2.     Gain perspective. Think to yourself- what’s the WORST that can happen. Generally, the worst-case scenario is still manageable. You’ve probably survived worst and you can sure bet somebody else has. Ask yourself- will this matter to me in a year? Or even a month? Realize that this moment is yours and you are capable of whatever you need to do.

3.     Meditate. Meditation is a great tool for separating our thoughts from the reality of the situation. We can find a space between the worry and the content of the situation. This peaceful space can give us a buffer to push the worry away and conquer the situation head on. It also reminds us that there is a space where we are okay and we are free from any worries we have! This place always exists within us, regardless of external stressors and it’s a great tool for relieving stress.

4.     Create a healthy distraction. Many people turn to drugs, food, alcohol, etc. to avoid problems. Instead of hitting the bottle, try hitting the gym, doing something creative, taking a walk, talking to a friend, taking a bath, reading a book, cooking a healthy meal, or visiting a new place. Engaging in something creative or active brings positivity into the situation and shows you that a lot exists outside of your own issue. Exercise also releases endorphins, which help boost your mood.

5.     Talk to a friend. Talking to someone you trust is another way to gain perspective and take your mind off your issues. Friends can often give us a more objective view of our situation and remind us that we are powerful, worthy, and able to achieve.

6.     Eliminate unhealthy distractions. Alcohol, reality TV, drugs, food… there are a lot of ways to distract ourselves from our problems. These distractions hurt us in varying ways. At the least, they make up a lot of time where we aren’t getting anything done. At the worst, they are actually causing depression and anxiety on a chemical level. If you’ve been dealing with chronic worry, try not drinking for a week. It may seem difficult, but you will probably quickly realize that it’s actually easier to deal with your problems when you have a clearer head.

7.     Jump into the problem. Sometimes when we’re worried about something, the hardest part can just be starting to deal with it. You might be worried about getting a project done on time or talking about a difficult issue with someone close. Putting it off only draws out your anxiety and compounds the issue. Just get started with an outline for your project, or telling someone you’d like to talk and you’ll probably feel better right away.

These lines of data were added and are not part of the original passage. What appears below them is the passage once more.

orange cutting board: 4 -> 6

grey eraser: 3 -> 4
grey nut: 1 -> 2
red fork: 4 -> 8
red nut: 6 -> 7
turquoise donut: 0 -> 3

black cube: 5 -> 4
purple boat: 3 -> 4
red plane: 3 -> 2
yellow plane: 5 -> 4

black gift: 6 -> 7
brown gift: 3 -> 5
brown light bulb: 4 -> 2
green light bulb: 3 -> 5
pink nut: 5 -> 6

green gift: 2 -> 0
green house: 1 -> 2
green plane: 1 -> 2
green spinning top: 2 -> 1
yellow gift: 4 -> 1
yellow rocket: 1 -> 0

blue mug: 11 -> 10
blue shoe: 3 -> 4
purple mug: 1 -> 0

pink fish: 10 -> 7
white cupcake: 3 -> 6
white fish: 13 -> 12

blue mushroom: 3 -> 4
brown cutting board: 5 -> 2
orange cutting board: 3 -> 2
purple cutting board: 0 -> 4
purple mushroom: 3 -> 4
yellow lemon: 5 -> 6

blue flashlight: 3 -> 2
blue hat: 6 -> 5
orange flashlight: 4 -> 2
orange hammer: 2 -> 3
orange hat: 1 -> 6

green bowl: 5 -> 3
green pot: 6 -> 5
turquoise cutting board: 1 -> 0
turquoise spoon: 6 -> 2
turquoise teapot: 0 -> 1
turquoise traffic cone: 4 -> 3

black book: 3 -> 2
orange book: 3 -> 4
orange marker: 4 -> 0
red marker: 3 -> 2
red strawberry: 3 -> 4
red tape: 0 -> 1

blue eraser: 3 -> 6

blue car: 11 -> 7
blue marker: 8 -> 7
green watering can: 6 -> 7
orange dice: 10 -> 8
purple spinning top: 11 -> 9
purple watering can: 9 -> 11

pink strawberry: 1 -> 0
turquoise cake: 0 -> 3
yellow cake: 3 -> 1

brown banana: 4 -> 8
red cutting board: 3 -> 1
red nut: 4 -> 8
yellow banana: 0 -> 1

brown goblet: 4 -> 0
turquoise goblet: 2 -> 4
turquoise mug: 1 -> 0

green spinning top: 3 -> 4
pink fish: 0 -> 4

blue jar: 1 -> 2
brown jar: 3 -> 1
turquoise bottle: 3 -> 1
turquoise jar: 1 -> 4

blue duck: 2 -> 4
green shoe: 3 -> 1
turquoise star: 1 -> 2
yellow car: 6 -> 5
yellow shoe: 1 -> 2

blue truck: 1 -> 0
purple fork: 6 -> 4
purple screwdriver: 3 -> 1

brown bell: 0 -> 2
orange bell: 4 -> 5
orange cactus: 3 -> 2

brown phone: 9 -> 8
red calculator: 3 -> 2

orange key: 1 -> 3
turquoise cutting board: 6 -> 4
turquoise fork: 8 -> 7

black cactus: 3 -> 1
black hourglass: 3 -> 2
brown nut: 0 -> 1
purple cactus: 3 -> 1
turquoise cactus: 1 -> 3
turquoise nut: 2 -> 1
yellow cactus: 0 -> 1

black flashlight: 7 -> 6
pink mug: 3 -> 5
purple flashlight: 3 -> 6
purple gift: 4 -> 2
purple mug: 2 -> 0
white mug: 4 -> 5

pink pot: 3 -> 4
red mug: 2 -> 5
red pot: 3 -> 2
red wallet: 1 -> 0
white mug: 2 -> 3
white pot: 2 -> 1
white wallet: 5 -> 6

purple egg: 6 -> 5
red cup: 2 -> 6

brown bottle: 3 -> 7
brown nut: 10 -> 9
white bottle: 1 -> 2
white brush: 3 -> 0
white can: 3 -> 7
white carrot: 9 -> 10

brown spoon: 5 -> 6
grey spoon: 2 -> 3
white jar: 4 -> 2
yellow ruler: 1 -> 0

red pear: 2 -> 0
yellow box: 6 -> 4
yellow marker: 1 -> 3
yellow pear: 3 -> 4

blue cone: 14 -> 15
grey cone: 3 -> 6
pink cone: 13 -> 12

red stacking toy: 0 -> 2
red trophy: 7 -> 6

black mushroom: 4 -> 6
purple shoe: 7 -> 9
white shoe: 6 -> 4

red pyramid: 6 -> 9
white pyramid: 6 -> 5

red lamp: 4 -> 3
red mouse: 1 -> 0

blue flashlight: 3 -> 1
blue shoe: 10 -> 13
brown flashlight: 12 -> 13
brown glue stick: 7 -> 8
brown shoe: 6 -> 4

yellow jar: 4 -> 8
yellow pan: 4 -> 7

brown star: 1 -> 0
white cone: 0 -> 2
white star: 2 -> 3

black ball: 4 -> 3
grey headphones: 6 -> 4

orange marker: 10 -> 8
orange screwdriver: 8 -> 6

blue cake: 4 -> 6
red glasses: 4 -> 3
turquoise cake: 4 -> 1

Life is complicated and worry comes up- but it doesn’t have to get you down. Remember that your emotions exist only in you, which means you have the exclusive power to choose how you feel and how you deal with things. Understanding and believing this is key to maintaining a calm, happy state- all it takes is a little practice :)  And whenever you’re feeling down, remember there is a place of positivity and light that lives within everyone and it’s always there for you to turn to.